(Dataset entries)
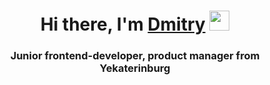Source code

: <h1 align="center">Hi there, I'm <a href="https://t.me/d_m_i_t_r_i_y_0_1" target="_blank">Dmitry</a> 
<img src="https://github.com/blackcater/blackcater/raw/main/images/Hi.gif" width="32" height="32"/></h1>
<h3 align="center">Junior frontend-developer, product manager from Yekaterinburg</h3>
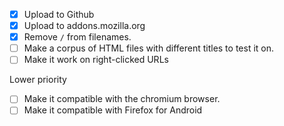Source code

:- [x] Upload to Github
- [x] Upload to addons.mozilla.org
- [x] Remove `/` from filenames.
- [ ] Make a corpus of HTML files with different titles to test it on.
- [ ] Make it work on right-clicked URLs

Lower priority

- [ ] Make it compatible with the chromium browser.
- [ ] Make it compatible with Firefox for Android

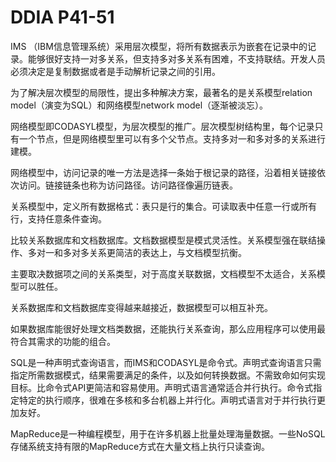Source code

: DDIA P41-51
=============

IMS （IBM信息管理系统）采用层次模型，将所有数据表示为嵌套在记录中的记录。能够很好支持一对多关系，但支持多对多关系有困难，不支持联结。开发人员必须决定是复制数据或者是手动解析记录之间的引用。

为了解决层次模型的局限性，提出多种解决方案，最著名的是关系模型relation model（演变为SQL）和网络模型network model（逐渐被淡忘）。

网络模型即CODASYL模型，为层次模型的推广。层次模型树结构里，每个记录只有一个节点，但是网络模型里可以有多个父节点。支持多对一和多对多的关系进行建模。

网络模型中，访问记录的唯一方法是选择一条始于根记录的路径，沿着相关链接依次访问。链接链条也称为访问路径。访问路径像遍历链表。

关系模型中，定义所有数据格式：表只是行的集合。可读取表中任意一行或所有行，支持任意条件查询。

比较关系数据库和文档数据库。文档数据模型是模式灵活性。关系模型强在联结操作、多对一和多对多关系更简洁的表达上，与文档模型抗衡。

主要取决数据项之间的关系类型，对于高度关联数据，文档模型不太适合，关系模型可以胜任。

关系数据库和文档数据库变得越来越接近，数据模型可以相互补充。

如果数据库能很好处理文档类数据，还能执行关系查询，那么应用程序可以使用最符合其需求的功能的组合。

SQL是一种声明式查询语言，而IMS和CODASYL是命令式。声明式查询语言只需指定所需数据模式，结果需要满足的条件，以及如何转换数据。不需致命如何实现目标。比命令式API更简洁和容易使用。声明式语言通常适合并行执行。命令式指定特定的执行顺序，很难在多核和多台机器上并行化。声明式语言对于并行执行更加友好。

MapReduce是一种编程模型，用于在许多机器上批量处理海量数据。一些NoSQL存储系统支持有限的MapReduce方式在大量文档上执行只读查询。
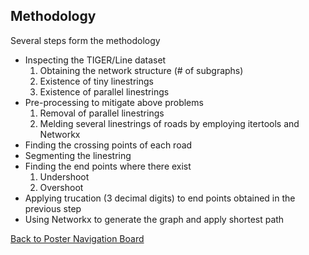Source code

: ## Methodology

Several steps form the methodology
* Inspecting the TIGER/Line dataset
  1. Obtaining the network structure (# of subgraphs)
  1. Existence of tiny linestrings
  2. Existence of parallel linestrings
* Pre-processing to mitigate above problems
  1. Removal of parallel linestrings
  2. Melding several linestrings of roads by employing itertools and Networkx
* Finding the crossing points of each road
* Segmenting the linestring
* Finding the end points where there exist
  1. Undershoot
  2. Overshoot
* Applying trucation (3 decimal digits) to end points obtained in the previous step
* Using Networkx to generate the graph and apply shortest path







[Back to Poster Navigation Board](./README.md#Outline)
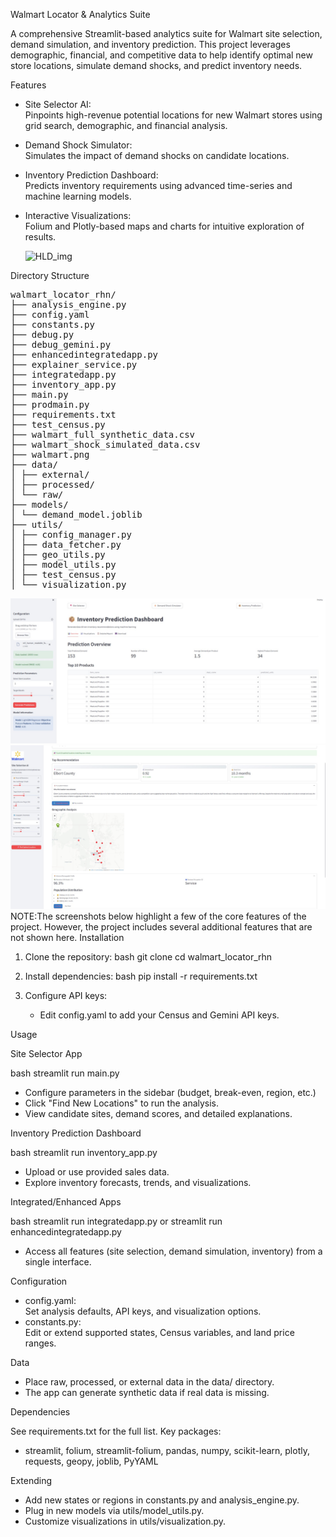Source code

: 

 Walmart Locator & Analytics Suite

A comprehensive Streamlit-based analytics suite for Walmart site selection, demand simulation, and inventory prediction. This project leverages demographic, financial, and competitive data to help identify optimal new store locations, simulate demand shocks, and predict inventory needs.

 Features

- Site Selector AI:  
  Pinpoints high-revenue potential locations for new Walmart stores using grid search, demographic, and financial analysis.
- Demand Shock Simulator:  
  Simulates the impact of demand shocks on candidate locations.
- Inventory Prediction Dashboard:  
  Predicts inventory requirements using advanced time-series and machine learning models.
- Interactive Visualizations:  
  Folium and Plotly-based maps and charts for intuitive exploration of results.

  <img width="1920" height="1080" alt="HLD_img" src="https://github.com/user-attachments/assets/7c8fa878-9602-4e55-a1b2-0f17f99f7fd0" />


 Directory Structure


<pre>
walmart_locator_rhn/
├── analysis_engine.py
├── config.yaml
├── constants.py
├── debug.py
├── debug_gemini.py
├── enhancedintegratedapp.py
├── explainer_service.py
├── integratedapp.py
├── inventory_app.py
├── main.py
├── prodmain.py
├── requirements.txt
├── test_census.py
├── walmart_full_synthetic_data.csv
├── walmart_shock_simulated_data.csv
├── walmart.png
├── data/
│ ├── external/
│ ├── processed/
│ └── raw/
├── models/
│ └── demand_model.joblib
├── utils/
│ ├── config_manager.py
│ ├── data_fetcher.py
│ ├── geo_utils.py
│ ├── model_utils.py
│ ├── test_census.py
│ └── visualization.py
</pre>

![image1](image1.jpeg)
![image2](image2.jpeg)
NOTE:The screenshots below highlight a few of the core features of the project. However, the project includes several additional features that are not shown here.
 Installation

1. Clone the repository:
   bash
   git clone <repo-url>
   cd walmart_locator_rhn
   

2. Install dependencies:
   bash
   pip install -r requirements.txt
   

3. Configure API keys:
   - Edit config.yaml to add your Census and Gemini API keys.

 Usage

 Site Selector App

bash
streamlit run main.py

- Configure parameters in the sidebar (budget, break-even, region, etc.)
- Click "Find New Locations" to run the analysis.
- View candidate sites, demand scores, and detailed explanations.

 Inventory Prediction Dashboard

bash
streamlit run inventory_app.py

- Upload or use provided sales data.
- Explore inventory forecasts, trends, and visualizations.

 Integrated/Enhanced Apps

bash
streamlit run integratedapp.py
 or
streamlit run enhancedintegratedapp.py

- Access all features (site selection, demand simulation, inventory) from a single interface.

 Configuration

- config.yaml:  
  Set analysis defaults, API keys, and visualization options.
- constants.py:  
  Edit or extend supported states, Census variables, and land price ranges.

 Data

- Place raw, processed, or external data in the data/ directory.
- The app can generate synthetic data if real data is missing.

 Dependencies

See requirements.txt for the full list. Key packages:
- streamlit, folium, streamlit-folium, pandas, numpy, scikit-learn, plotly, requests, geopy, joblib, PyYAML

 Extending

- Add new states or regions in constants.py and analysis_engine.py.
- Plug in new models via utils/model_utils.py.
- Customize visualizations in utils/visualization.py.

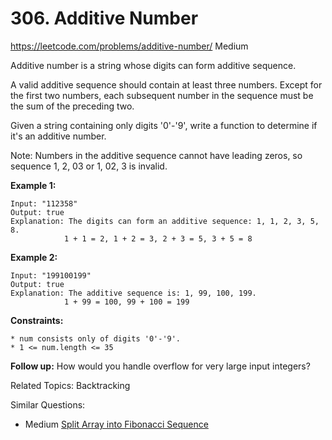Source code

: # 306. Additive Number
<https://leetcode.com/problems/additive-number/>
Medium

Additive number is a string whose digits can form additive sequence.

A valid additive sequence should contain at least three numbers. Except for the first two numbers, each subsequent number in the sequence must be the sum of the preceding two.

Given a string containing only digits '0'-'9', write a function to determine if it's an additive number.

Note: Numbers in the additive sequence cannot have leading zeros, so sequence 1, 2, 03 or 1, 02, 3 is invalid.

 

**Example 1:**

    Input: "112358"
    Output: true
    Explanation: The digits can form an additive sequence: 1, 1, 2, 3, 5, 8. 
                1 + 1 = 2, 1 + 2 = 3, 2 + 3 = 5, 3 + 5 = 8

**Example 2:**

    Input: "199100199"
    Output: true
    Explanation: The additive sequence is: 1, 99, 100, 199. 
                1 + 99 = 100, 99 + 100 = 199

**Constraints:**

    * num consists only of digits '0'-'9'.
    * 1 <= num.length <= 35

**Follow up:**
How would you handle overflow for very large input integers?

Related Topics: Backtracking

Similar Questions: 
* Medium [Split Array into Fibonacci Sequence](https://leetcode.com/problems/split-array-into-fibonacci-sequence/)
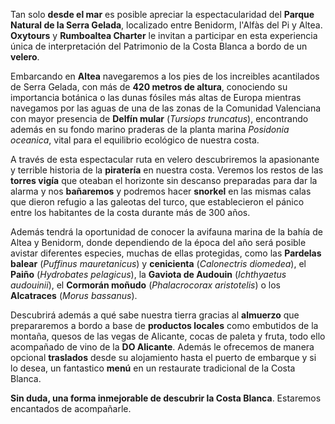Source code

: Tan solo **desde el mar** es posible apreciar la espectacularidad del **Parque
Natural de la Serra Gelada**, localizado entre Benidorm, l'Alfàs del Pi y Altea.
**Oxytours** y **Rumboaltea Charter** le invitan a participar en esta
experiencia única de interpretación del Patrimonio de la Costa Blanca a bordo de
un **velero**.

Embarcando en **Altea** navegaremos a los pies de los increibles acantilados de
Serra Gelada, con más de **420 metros de altura**, conociendo su importancia
botánica o las dunas fósiles más altas de Europa mientras navegamos por las
aguas de una de las zonas de la Comunidad Valenciana con mayor presencia de
**Delfín mular** (_Tursiops truncatus_), encontrando además en su fondo marino
praderas de la planta marina _Posidonia oceanica_, vital para el equilibrio
ecológico de nuestra costa.

A través de esta espectacular ruta en velero descubriremos la apasionante y
terrible historia de la **piratería** en nuestra costa. Veremos los restos de
las **torres vigía** que oteaban el horizonte sin descanso preparadas para dar
la alarma y nos **bañaremos** y podremos hacer **snorkel** en las mismas calas
que dieron refugio a las galeotas del turco, que establecieron el pánico entre
los habitantes de la costa durante más de 300 años.

Además tendrá la oportunidad de conocer la avifauna marina de la bahía de Altea
y Benidorm, donde dependiendo de la época del año será posible avistar
diferentes especies, muchas de ellas protegidas, como las **Pardelas balear**
(_Puffinus mauretanicus_) y **cenicienta** (_Calonectris diomedea_), el
**Paiño** (_Hydrobates pelagicus_), la **Gaviota de Audouin** (_Ichthyaetus
audouinii_), el **Cormorán moñudo** (_Phalacrocorax aristotelis_) o los
**Alcatraces** (_Morus bassanus_).

Descubrirá además a qué sabe nuestra tierra gracias al **almuerzo** que prepararemos
a bordo a base de **productos locales** como embutidos de la montaña, quesos de las
vegas de Alicante, cocas de paleta y fruta, todo ello acompañado de vino de la
**DO Alicante**. Además le ofrecemos de manera opcional **traslados** desde su
alojamiento hasta el puerto de embarque y si lo desea, un fantastico **menú**
en un restaurate tradicional de la Costa Blanca.

**Sin duda, una forma inmejorable de descubrir la Costa Blanca**. Estaremos
encantados de acompañarle.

*Your objective*: Pictures are to be dropped; the lines from the start of the entries above through the line with "1. Obtaining the" are to be given again verbatim.

*Answer to the problem*:
Source code

: <h1 align="center">Hi there, I'm <a href="https://t.me/d_m_i_t_r_i_y_0_1" target="_blank">Dmitry</a> 
<img src="https://github.com/blackcater/blackcater/raw/main/images/Hi.gif" width="32" height="32"/></h1>
<h3 align="center">Junior frontend-developer, product manager from Yekaterinburg</h3>
Source code

:- [x] Upload to Github
- [x] Upload to addons.mozilla.org
- [x] Remove `/` from filenames.
- [ ] Make a corpus of HTML files with different titles to test it on.
- [ ] Make it work on right-clicked URLs

Lower priority

- [ ] Make it compatible with the chromium browser.
- [ ] Make it compatible with Firefox for Android

Source code

: DDIA P41-51
=============

IMS （IBM信息管理系统）采用层次模型，将所有数据表示为嵌套在记录中的记录。能够很好支持一对多关系，但支持多对多关系有困难，不支持联结。开发人员必须决定是复制数据或者是手动解析记录之间的引用。

为了解决层次模型的局限性，提出多种解决方案，最著名的是关系模型relation model（演变为SQL）和网络模型network model（逐渐被淡忘）。

网络模型即CODASYL模型，为层次模型的推广。层次模型树结构里，每个记录只有一个节点，但是网络模型里可以有多个父节点。支持多对一和多对多的关系进行建模。

网络模型中，访问记录的唯一方法是选择一条始于根记录的路径，沿着相关链接依次访问。链接链条也称为访问路径。访问路径像遍历链表。

关系模型中，定义所有数据格式：表只是行的集合。可读取表中任意一行或所有行，支持任意条件查询。

比较关系数据库和文档数据库。文档数据模型是模式灵活性。关系模型强在联结操作、多对一和多对多关系更简洁的表达上，与文档模型抗衡。

主要取决数据项之间的关系类型，对于高度关联数据，文档模型不太适合，关系模型可以胜任。

关系数据库和文档数据库变得越来越接近，数据模型可以相互补充。

如果数据库能很好处理文档类数据，还能执行关系查询，那么应用程序可以使用最符合其需求的功能的组合。

SQL是一种声明式查询语言，而IMS和CODASYL是命令式。声明式查询语言只需指定所需数据模式，结果需要满足的条件，以及如何转换数据。不需致命如何实现目标。比命令式API更简洁和容易使用。声明式语言通常适合并行执行。命令式指定特定的执行顺序，很难在多核和多台机器上并行化。声明式语言对于并行执行更加友好。

MapReduce是一种编程模型，用于在许多机器上批量处理海量数据。一些NoSQL存储系统支持有限的MapReduce方式在大量文档上执行只读查询。
Source code

: ## Methodology

Several steps form the methodology
* Inspecting the TIGER/Line dataset
  1. Obtaining the network structure (# of subgraphs)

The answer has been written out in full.